Collected data:

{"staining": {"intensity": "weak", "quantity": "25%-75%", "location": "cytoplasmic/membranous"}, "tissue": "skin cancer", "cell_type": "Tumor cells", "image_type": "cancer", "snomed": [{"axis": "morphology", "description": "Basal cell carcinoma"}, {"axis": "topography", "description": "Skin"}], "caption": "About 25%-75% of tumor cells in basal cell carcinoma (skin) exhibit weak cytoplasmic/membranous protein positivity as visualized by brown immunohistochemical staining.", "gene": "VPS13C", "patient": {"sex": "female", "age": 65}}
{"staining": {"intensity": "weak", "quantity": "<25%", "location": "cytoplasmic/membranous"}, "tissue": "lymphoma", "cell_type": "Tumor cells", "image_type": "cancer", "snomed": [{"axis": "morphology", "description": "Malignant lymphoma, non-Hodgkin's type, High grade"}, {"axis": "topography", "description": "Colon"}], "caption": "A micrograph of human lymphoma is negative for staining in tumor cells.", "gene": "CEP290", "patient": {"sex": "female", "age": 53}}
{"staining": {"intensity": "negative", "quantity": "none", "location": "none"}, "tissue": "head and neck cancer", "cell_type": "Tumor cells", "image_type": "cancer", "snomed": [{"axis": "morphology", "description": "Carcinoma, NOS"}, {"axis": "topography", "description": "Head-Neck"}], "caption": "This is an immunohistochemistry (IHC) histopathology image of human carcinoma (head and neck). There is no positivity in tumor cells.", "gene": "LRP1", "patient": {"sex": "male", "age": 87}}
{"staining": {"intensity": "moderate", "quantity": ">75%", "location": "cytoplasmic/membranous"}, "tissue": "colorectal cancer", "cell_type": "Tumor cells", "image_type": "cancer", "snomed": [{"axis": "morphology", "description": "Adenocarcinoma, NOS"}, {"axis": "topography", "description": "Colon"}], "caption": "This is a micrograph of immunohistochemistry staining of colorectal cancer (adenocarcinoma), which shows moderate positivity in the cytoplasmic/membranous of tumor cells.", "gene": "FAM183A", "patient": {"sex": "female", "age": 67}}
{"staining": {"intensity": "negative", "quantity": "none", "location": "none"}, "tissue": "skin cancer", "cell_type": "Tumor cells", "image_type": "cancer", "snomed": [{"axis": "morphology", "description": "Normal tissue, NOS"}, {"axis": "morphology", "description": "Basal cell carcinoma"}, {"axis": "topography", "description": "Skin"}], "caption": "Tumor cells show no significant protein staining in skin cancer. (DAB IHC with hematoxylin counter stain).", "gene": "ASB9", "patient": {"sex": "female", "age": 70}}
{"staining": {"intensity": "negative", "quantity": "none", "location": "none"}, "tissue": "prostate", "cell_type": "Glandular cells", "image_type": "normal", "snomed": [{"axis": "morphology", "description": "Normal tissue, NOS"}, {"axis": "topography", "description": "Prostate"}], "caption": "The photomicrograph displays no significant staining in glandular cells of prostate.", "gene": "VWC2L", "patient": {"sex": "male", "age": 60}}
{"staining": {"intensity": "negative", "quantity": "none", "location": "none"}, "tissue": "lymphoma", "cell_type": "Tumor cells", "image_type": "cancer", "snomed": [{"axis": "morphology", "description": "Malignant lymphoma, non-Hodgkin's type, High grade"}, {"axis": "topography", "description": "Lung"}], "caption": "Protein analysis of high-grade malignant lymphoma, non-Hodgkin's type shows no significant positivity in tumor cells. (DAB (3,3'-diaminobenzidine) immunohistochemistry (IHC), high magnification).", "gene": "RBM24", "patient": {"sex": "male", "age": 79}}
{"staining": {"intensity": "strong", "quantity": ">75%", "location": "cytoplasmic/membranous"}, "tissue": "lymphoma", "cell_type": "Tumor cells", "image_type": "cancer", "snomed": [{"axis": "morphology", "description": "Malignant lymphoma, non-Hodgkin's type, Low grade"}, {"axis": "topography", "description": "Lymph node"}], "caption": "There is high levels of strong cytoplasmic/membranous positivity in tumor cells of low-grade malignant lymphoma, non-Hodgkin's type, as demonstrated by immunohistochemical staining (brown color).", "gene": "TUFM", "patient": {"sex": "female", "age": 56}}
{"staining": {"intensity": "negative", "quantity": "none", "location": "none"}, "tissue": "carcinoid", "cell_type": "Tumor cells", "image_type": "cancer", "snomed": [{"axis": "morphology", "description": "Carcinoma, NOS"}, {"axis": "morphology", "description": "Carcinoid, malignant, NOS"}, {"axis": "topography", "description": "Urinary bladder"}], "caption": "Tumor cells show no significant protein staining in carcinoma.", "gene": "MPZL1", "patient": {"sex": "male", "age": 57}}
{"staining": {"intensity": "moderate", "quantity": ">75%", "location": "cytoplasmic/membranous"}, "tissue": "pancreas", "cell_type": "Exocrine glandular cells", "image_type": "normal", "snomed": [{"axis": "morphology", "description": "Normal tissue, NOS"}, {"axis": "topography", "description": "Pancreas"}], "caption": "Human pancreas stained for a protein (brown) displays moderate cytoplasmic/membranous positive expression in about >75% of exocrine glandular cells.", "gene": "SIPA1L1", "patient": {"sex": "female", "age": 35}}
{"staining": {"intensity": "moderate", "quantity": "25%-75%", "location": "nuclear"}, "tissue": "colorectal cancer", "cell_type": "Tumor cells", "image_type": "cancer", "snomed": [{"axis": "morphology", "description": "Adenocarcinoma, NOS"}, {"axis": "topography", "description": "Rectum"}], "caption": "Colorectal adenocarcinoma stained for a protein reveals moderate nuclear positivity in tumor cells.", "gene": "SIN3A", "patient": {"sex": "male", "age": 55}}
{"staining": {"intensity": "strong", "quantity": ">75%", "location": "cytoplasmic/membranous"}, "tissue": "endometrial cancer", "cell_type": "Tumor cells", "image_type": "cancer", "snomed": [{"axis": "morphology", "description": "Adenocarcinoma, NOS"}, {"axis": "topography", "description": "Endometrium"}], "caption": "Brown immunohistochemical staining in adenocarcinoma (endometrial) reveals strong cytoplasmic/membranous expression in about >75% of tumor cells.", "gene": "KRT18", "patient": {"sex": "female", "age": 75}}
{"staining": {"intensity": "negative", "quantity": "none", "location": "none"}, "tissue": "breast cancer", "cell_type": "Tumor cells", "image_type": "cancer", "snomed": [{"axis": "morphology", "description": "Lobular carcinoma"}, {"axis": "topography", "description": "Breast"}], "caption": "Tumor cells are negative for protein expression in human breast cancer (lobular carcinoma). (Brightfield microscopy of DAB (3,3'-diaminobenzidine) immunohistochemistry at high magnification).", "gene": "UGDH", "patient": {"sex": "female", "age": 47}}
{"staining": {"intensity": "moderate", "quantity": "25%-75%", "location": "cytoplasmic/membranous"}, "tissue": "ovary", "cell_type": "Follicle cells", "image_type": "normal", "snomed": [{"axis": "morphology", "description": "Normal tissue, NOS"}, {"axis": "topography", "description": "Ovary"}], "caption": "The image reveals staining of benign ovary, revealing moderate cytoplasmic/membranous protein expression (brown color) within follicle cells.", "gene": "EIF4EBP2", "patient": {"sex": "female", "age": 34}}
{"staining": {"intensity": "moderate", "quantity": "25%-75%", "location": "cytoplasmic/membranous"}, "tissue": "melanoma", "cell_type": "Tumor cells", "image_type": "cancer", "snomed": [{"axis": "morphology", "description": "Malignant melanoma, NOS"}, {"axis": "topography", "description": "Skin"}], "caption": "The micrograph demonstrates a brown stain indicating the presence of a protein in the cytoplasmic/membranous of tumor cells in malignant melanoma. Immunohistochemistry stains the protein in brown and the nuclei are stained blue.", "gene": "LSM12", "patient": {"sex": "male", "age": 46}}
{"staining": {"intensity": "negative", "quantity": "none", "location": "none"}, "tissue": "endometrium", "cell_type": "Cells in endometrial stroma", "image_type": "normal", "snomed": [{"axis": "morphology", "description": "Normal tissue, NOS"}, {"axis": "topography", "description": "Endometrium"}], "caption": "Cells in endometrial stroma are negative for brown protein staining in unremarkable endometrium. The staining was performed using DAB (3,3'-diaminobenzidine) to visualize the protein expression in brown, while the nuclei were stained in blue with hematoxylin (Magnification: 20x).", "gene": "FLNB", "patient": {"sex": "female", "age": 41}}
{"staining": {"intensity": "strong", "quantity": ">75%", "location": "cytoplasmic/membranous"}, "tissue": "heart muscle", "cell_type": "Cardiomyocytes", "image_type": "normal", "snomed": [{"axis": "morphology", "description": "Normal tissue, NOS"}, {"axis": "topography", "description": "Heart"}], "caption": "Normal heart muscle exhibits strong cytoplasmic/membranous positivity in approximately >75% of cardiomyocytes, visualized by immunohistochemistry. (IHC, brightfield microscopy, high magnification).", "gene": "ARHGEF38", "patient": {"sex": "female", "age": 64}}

Problem to solve: From the records above, print only the lines between the one holding "adenocarcinoma stained for" and the one holding "immunohistochemical staining in", inclusive, exactly as they stand.

Result of the task:
{"staining": {"intensity": "moderate", "quantity": "25%-75%", "location": "nuclear"}, "tissue": "colorectal cancer", "cell_type": "Tumor cells", "image_type": "cancer", "snomed": [{"axis": "morphology", "description": "Adenocarcinoma, NOS"}, {"axis": "topography", "description": "Rectum"}], "caption": "Colorectal adenocarcinoma stained for a protein reveals moderate nuclear positivity in tumor cells.", "gene": "SIN3A", "patient": {"sex": "male", "age": 55}}
{"staining": {"intensity": "strong", "quantity": ">75%", "location": "cytoplasmic/membranous"}, "tissue": "endometrial cancer", "cell_type": "Tumor cells", "image_type": "cancer", "snomed": [{"axis": "morphology", "description": "Adenocarcinoma, NOS"}, {"axis": "topography", "description": "Endometrium"}], "caption": "Brown immunohistochemical staining in adenocarcinoma (endometrial) reveals strong cytoplasmic/membranous expression in about >75% of tumor cells.", "gene": "KRT18", "patient": {"sex": "female", "age": 75}}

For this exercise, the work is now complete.